Directions
Please reproduce every line of the material below without changing anything.

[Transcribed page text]
══════════
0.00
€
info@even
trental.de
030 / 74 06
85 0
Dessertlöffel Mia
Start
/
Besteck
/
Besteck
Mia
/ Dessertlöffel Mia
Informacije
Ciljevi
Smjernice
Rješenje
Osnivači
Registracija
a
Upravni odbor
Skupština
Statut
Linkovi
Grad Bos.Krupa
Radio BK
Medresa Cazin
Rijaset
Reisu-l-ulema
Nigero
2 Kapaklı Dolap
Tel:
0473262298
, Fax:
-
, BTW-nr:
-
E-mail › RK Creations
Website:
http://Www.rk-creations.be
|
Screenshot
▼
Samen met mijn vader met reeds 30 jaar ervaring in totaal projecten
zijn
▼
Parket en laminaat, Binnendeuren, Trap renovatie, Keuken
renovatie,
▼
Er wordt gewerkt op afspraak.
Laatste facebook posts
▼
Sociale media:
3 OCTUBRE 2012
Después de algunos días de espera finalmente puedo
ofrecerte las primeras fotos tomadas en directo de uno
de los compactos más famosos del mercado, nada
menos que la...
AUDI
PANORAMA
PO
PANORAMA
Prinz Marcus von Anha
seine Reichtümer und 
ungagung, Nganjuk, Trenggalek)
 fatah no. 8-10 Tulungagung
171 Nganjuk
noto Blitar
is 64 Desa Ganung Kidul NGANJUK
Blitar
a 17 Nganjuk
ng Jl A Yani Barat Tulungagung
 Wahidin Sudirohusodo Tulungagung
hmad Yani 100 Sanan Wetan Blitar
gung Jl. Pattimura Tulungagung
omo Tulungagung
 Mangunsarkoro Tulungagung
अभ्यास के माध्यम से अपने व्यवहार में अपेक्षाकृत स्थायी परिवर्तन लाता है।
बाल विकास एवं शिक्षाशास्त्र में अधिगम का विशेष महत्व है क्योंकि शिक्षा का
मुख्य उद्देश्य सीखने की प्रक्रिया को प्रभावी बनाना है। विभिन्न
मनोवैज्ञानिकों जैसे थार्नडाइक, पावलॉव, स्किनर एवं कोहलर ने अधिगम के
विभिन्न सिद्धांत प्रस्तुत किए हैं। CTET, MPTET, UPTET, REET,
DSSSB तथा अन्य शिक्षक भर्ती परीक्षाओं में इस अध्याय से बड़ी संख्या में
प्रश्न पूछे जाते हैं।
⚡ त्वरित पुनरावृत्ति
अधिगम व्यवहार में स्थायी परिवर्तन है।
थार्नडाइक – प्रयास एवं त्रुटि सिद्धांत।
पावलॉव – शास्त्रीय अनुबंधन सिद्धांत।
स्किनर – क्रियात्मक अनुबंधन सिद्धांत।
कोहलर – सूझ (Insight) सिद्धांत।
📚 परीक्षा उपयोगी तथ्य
══════════
Reply
0.00
€
info@even
trental.de
030 / 74 06
85 0
Dessertlöffel Mia
Start
/
Besteck
/
Besteck
Mia
/ Dessertlöffel Mia
Informacije
Ciljevi
Smjernice
Rješenje
Osnivači
Registracija
a
Upravni odbor
Skupština
Statut
Linkovi
Grad Bos.Krupa
Radio BK
Medresa Cazin
Rijaset
Reisu-l-ulema
Nigero
2 Kapaklı Dolap
Tel:
0473262298
, Fax:
-
, BTW-nr:
-
E-mail › RK Creations
Website:
http://Www.rk-creations.be
|
Screenshot
▼
Samen met mijn vader met reeds 30 jaar ervaring in totaal projecten
zijn
▼
Parket en laminaat, Binnendeuren, Trap renovatie, Keuken
renovatie,
▼
Er wordt gewerkt op afspraak.
Laatste facebook posts
▼
Sociale media:
3 OCTUBRE 2012
Después de algunos días de espera finalmente puedo
ofrecerte las primeras fotos tomadas en directo de uno
de los compactos más famosos del mercado, nada
menos que la...
AUDI
PANORAMA
PO
PANORAMA
Prinz Marcus von Anha
seine Reichtümer und 
ungagung, Nganjuk, Trenggalek)
 fatah no. 8-10 Tulungagung
171 Nganjuk
noto Blitar
is 64 Desa Ganung Kidul NGANJUK
Blitar
a 17 Nganjuk
ng Jl A Yani Barat Tulungagung
 Wahidin Sudirohusodo Tulungagung
hmad Yani 100 Sanan Wetan Blitar
gung Jl. Pattimura Tulungagung
omo Tulungagung
 Mangunsarkoro Tulungagung
अभ्यास के माध्यम से अपने व्यवहार में अपेक्षाकृत स्थायी परिवर्तन लाता है।
बाल विकास एवं शिक्षाशास्त्र में अधिगम का विशेष महत्व है क्योंकि शिक्षा का
मुख्य उद्देश्य सीखने की प्रक्रिया को प्रभावी बनाना है। विभिन्न
मनोवैज्ञानिकों जैसे थार्नडाइक, पावलॉव, स्किनर एवं कोहलर ने अधिगम के
विभिन्न सिद्धांत प्रस्तुत किए हैं। CTET, MPTET, UPTET, REET,
DSSSB तथा अन्य शिक्षक भर्ती परीक्षाओं में इस अध्याय से बड़ी संख्या में
प्रश्न पूछे जाते हैं।
⚡ त्वरित पुनरावृत्ति
अधिगम व्यवहार में स्थायी परिवर्तन है।
थार्नडाइक – प्रयास एवं त्रुटि सिद्धांत।
पावलॉव – शास्त्रीय अनुबंधन सिद्धांत।
स्किनर – क्रियात्मक अनुबंधन सिद्धांत।
कोहलर – सूझ (Insight) सिद्धांत।
📚 परीक्षा उपयोगी तथ्य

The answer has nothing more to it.